All flow structures in other languages not built on Nock correspond to cores. Functions and/or closures are cores, objects are cores, modules are cores, even loops are cores (Nock, of course, does not have a loop operator).

The head of a core is called the battery and the tail is called the payload:

[battery payload]

The payload of a core is any useful data needed for computation.

The battery of a core is a noun containing one or more arms, which are formulas whose subject is the entire core.

For example, in the case of the battery containing three arms:

[arm1 [arm2 arm3]]

Where arm1 is at axis /2 in the battery, arm2 is at /6, and arm3 is at /7. The axes will differ depending on the number of arms.

Of course, because the subject of an arm is the entire core, an arm can invoke itself (or any other arm in the battery). Hence, it can loop. And this is what a loop is - the simplest of cores.
----------
- TASKS FOR THIS EXERCISE
- a) Answer these questions from the passage on Nock cores, one line each:
(i) What is the head of a core called?
(ii) In a battery with three arms, at what axis is arm3?
(iii) What is the subject of an arm?
- b) List every flow structure from other languages that the passage on Nock cores says is a core.

[Stored items]
----------
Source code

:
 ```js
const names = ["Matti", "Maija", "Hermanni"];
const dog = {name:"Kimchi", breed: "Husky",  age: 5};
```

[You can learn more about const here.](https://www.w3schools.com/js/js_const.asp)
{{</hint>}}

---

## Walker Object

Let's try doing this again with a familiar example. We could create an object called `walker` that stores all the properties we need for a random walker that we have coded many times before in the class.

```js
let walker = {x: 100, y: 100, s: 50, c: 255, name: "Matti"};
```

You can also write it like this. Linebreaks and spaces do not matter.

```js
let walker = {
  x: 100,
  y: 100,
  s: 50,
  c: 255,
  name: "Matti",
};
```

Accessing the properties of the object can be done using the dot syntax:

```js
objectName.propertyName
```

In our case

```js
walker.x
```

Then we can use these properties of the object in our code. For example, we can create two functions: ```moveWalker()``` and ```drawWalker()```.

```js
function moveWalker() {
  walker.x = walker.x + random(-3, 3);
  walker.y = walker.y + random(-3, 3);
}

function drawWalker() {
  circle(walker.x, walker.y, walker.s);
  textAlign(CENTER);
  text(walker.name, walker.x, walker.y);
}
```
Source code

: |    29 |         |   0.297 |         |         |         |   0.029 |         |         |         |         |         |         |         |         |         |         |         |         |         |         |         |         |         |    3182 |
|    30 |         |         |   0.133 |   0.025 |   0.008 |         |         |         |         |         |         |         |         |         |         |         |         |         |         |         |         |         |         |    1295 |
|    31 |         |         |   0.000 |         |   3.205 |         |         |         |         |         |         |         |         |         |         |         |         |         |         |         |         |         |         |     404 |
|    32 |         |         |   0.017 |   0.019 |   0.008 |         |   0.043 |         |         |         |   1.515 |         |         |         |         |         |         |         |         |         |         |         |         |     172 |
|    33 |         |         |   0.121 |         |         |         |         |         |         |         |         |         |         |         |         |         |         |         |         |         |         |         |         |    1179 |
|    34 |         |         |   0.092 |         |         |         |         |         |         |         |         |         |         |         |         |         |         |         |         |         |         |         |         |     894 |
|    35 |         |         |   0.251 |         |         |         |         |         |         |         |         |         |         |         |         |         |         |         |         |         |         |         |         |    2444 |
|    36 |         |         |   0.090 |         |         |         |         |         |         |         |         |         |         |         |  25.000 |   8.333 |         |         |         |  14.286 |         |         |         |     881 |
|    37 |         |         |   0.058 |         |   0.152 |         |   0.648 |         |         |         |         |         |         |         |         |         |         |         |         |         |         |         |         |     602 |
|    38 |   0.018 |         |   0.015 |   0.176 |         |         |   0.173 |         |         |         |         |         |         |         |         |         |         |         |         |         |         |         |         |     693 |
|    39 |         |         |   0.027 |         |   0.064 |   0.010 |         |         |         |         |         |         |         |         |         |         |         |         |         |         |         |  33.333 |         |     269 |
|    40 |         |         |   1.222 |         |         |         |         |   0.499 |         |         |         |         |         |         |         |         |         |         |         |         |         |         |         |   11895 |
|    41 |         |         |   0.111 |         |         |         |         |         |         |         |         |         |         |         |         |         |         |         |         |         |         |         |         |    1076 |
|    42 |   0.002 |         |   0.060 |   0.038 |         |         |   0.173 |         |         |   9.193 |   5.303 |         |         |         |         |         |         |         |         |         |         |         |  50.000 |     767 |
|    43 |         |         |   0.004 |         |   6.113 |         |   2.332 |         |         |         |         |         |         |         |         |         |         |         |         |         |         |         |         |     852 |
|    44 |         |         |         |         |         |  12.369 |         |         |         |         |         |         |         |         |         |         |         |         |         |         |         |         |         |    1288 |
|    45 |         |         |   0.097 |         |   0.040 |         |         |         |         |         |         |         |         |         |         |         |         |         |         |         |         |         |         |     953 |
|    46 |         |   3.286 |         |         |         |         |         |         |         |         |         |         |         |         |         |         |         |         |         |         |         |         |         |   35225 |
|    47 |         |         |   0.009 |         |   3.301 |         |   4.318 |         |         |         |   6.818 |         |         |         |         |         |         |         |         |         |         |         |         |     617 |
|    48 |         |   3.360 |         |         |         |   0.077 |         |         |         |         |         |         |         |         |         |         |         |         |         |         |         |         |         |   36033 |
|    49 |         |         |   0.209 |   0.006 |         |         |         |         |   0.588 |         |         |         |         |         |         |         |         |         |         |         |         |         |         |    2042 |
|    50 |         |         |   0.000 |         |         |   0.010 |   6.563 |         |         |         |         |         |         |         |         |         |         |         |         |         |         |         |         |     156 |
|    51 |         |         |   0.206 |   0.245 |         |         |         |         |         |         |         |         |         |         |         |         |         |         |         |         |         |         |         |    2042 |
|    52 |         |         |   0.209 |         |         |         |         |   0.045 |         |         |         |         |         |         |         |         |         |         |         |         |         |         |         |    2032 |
----------
- YOUR RESPONSES
- a)
(i) The battery.
(ii) /7.
(iii) The entire core.

- b) Functions and/or closures, objects, modules, loops